Yo. Just finished my first readthrough of the series, started the audiobooks for my second readthrough. Came up with a bunch of theories, some of which I didn't see discussed anywhere here. The meatiest of them is this:
Demonreach the Island can move, or exists in multiple places in space as well as time. I base this primarily off of the topography and geographical conditions that formed Lake Michigan, what I see as hints from JB, and inferences based on how we know the island's prison works.
Geography:The closest natural "islands" to Chicago are Marina Island in St. Joseph, and Harbor Island in Grand Haven, both all the way over in Michigan 60 miles and more than 200 miles away respectively. On top of that, neither are proper islands on the lakes, they're points where rivers leading into the lake split and pour out into the lake with land in between, formed by rivers, not the glacier action that made the lake itself. Point being that there are just no "out in the lake" islands anywhere near Chicago (I know the text acknowledges this, but when JB ignores a basic physical law of reality such as how islands form, he tends to come up with a way to justify it). This is because the great lakes were formed by glaciers scraping over plains, which doesn't leave much room for big rocky outcrops that would eventually stick up above the lake's water level. The north part of Lake Michigan has plenty of islands, but zero proper natural islands in the south. On top of that, if you look at pictures of islands in the great lakes, especially the lakes in northern lake Michigan, you'll notice that they mostly all have a pretty similar look: low, earthen islands with gently sloping hills, dense tree cover, and they rarely ever reach more than 50 feet above water level. There are no high rocky hills towering over the landscape, that's more of a UK thing, *cough*.
There was a much shorter, easier way, down what looked like a sheer rock wall. It proved to have an ancient narrow gully worn into the stone, almost completely hidden by brush.
This is odd for an island supposedly formed in the great lakes, since the vast majority of them are essentially big piles of silt and dirt deposited on a high spot in the lake bed, not rock outcroppings pushing up.
From turn coat. "Sheer rock" cliff in a region where islands are big silt piles covered in trees.
Hints:"Doomed warrior,"... Excalibur
If we assume the island can appear and disappear or exists in multiple places there is an Island of Apples in British mythology, one explicitly connected to Excalibur and the fae folk. An island to which a warrior who wielded Excalibur was taken away, to be kept on the brink of death, until he returns in their time of greatest need... Thomas? Freezer boy? Morgan? Michael already DID return. I mean seriously, the island were Excalibur is kept is explicitly connected with apples, doomed warriors and fae sorceresses? I felt dumb for not noticing the connection in TC when SG rolled around and JB hit us with a clue bat by sticking Excalibur on the island. Weird how much Harry is starting to parallel IRL Merlin myths, but that's been discussed at length.
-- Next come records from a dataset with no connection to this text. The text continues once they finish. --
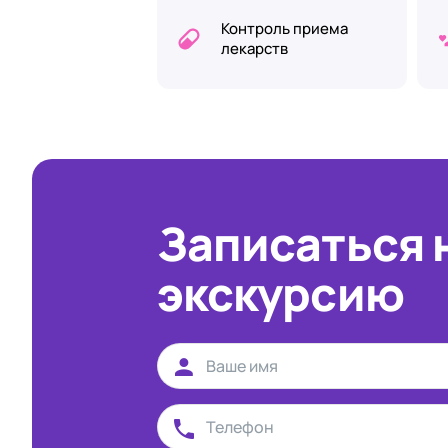
Контроль приема
лекарств
Записаться 
экскурсию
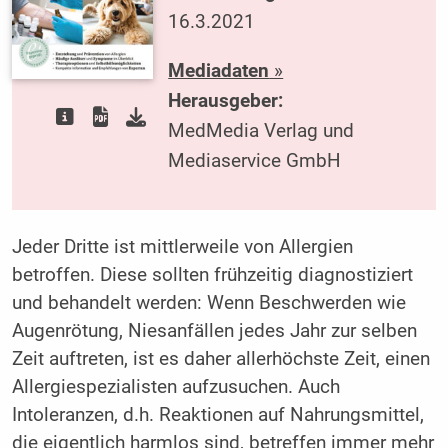
16.3.2021
Mediadaten
»
Herausgeber:
MedMedia Verlag und
Mediaservice GmbH
Jeder Dritte ist mittlerweile von Allergien
betroffen. Diese sollten frühzeitig diagnostiziert
und behandelt werden: Wenn Beschwerden wie
Augenrötung, Niesanfällen jedes Jahr zur selben
Zeit auftreten, ist es daher allerhöchste Zeit, einen
Allergiespezialisten aufzusuchen. Auch
Intoleranzen, d.h. Reaktionen auf Nahrungsmittel,
die eigentlich harmlos sind, betreffen immer mehr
As a side note, If Harry ever eats one of those apples and notes it to be oddly bland and bitter, we'll know they're heritage breeds of apples from an older age, before we made the big juicy sweet ones we have now by selectively breeding them over the past millennia or so. Apparently old-school apples were comparatively bitter and dry, which is why they were primarily used as stew vegetables or fermented into cider, rather than being eaten on their own. "Like a somewhat sweet potato".
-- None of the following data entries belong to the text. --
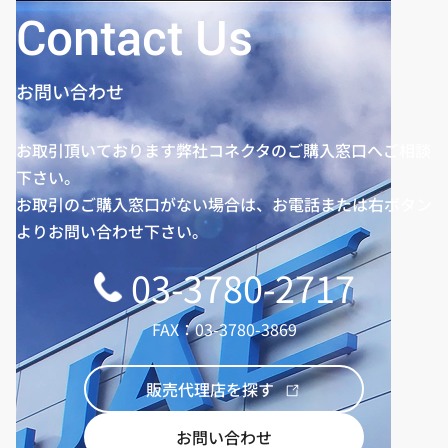
Contact Us
お問い合わせ
お取引頂いております弊社コネクタのご購入窓口へご相談
下さい。
お取引のご購入窓口がない場合は、お電話または右ボタン
よりお問い合わせ下さい。
03-3780-2717
FAX：03-3780-3869
販売代理店を探す
お問い合わせ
So I thought about hornet’s nests, and instantly felt certain that there were thirty-two of them spread around the hundred and fifty or so acres of the island, and that they were especially thick near the grove of apple trees on the island’s northern side.
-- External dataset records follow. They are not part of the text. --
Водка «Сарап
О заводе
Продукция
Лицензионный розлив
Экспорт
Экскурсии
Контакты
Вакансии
This is noteworthy because apple trees are not native to North America. Since there was a town there, it's entirely possible the would-be settlers planted a grove, but to me this seems unlikely since the soil on any small islands, and midwestern islands (re: big silt piles miles from a river) in general aren't great for agriculture, so it seems odd to spend the time and labor to plant a whole grove near an island town that would have been a waystation with few if any permeant residents.
There were deer on the island, though God knows how they got there.
I think this might be Jim trying to give a hint that there are more ways than "swim from chicago" to get to the island, whilst kinda showing a lack of knowledge about wildlife. Ungulates being present on islands many miles away from a mainland isn't strange at all. They can and do swim for many, MANY miles. This
could be Harry's lack of knowledge, but since he's the tracker, "knows all the birds' names" Strider type, I'm guessing it's Jim. Overall I'd say it was meant as a hint.
How the island works:To pull all this together, I'd point out the obvious and ridiculous tactical weakness of a static island in lake Michigan: you have to get big beasties from all over the world to a static island in lake Michigan. Even with the reveal in BG that you can work the binding from the shores of the lake, that only takes your local-use-only superweapon to a regional-use-only superweapon. I'm aware of the big summoning circle by the lighthouse, but think of the practicality of using it. We know from the Azothrogal summoning sequence in GP that summoning even a bog-standard demon can be quite a struggle. Yes, harry was a young puppy of a wizard, working with average tools, but I still think that the process of forcing a god or titan to respond to your summons, and then going through the psychic wrestling match of binding it would be too much for any mortal wizard. Demonreach didn't help with the spiritual struggle part of the binding, only with the locking up once Harry had won, so there's no reason to assume he'd help with the summons.
Further Speculation:This whole situation starts to make way more sense if you can teleport the island to any body of water, or even to a number of fixed points. Five places in space, for 5 places in time, perhaps? Maybe it just exists in all 5 places at the same time, and Harry hasn't yet realized he can leave through any of them. I'm only aware of a couple of disappearing islands in mythology, but if we can lock down a few of them that could have connections with mythology addressed in the Dresden Files, you could narrow it down. Lake Michigan is one. Avalon somewhere around Britain would be another obvious one, what with the Excalibur, faerie queens, and repeated "doomed warrior" connections? Didn't Calypso or Medea have an island that could only be found once? That would cover the Mediterranean. Since the Japanese have approximately 250 million folk myths, I'd be shocked if they didn't have a moving island, which could cover east Asia. Makes me wish I'd read more mythology.
Apologies for the dodgy formatting, it's been a minute since I used a proper forum.